Given the high prevalence of migraine in the general population, it is not surprising to observe that migraine is particularly common in pregnancy. However, Dr. Kingston and Ms. Kelly highlighted that pregnancy also has effects on migraine and aura. Indeed, higher estrogen levels may potentiate glutamatergic activity, which might in turn lead to cortical spreading depression, a process implicated in aura. As for older adults, multiple variables such as cardiovascular risk factors or events, medical comorbidities, polypharmacy, and change in headache presentation underlined the importance of choosing the right acute and preventive medications for the right population at the right time.

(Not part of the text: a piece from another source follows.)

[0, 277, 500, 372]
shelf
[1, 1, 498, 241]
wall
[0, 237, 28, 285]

Throughout their presentation, Dr. Kingston and Ms. Kelly demonstrated that migraine is associated with high burden, disability, and stigmatization, that neurologists have a large armamentarium of acute medications and preventive therapies for migraine and that special populations with migraine can be adequately managed with appropriate caution. Moreover, by stressing the fact that untreated migraine can lead to chronification and is a huge burden on the Canadian healthcare system, both speakers highlighted the importance of prevention in the reduction of disability caused by migraine.

Our correspondent’s highlights from the symposium are meant as a fair representation of the scientific content presented. The views and opinions expressed on this page do not necessarily reflect those of Lundbeck.

References

  1. Shapiro RE et al. Headache: The Journal of Head and Face Pain. 2019
  2. Buse DC et al. Headache. 2019;59(8):1286-99
  3. Martelletti P et al. J Headache Pain. 2018;19;115
  4. Zhang W et al. Scand J Work Environ Health. 2016;42(5):413-22
  5. Amoozegar F et al. Can J Neurol Sci. 2022;49(2):249-262
  6. Torres-Ferrus M et al. J Headache Pain. 2020;21(1):42.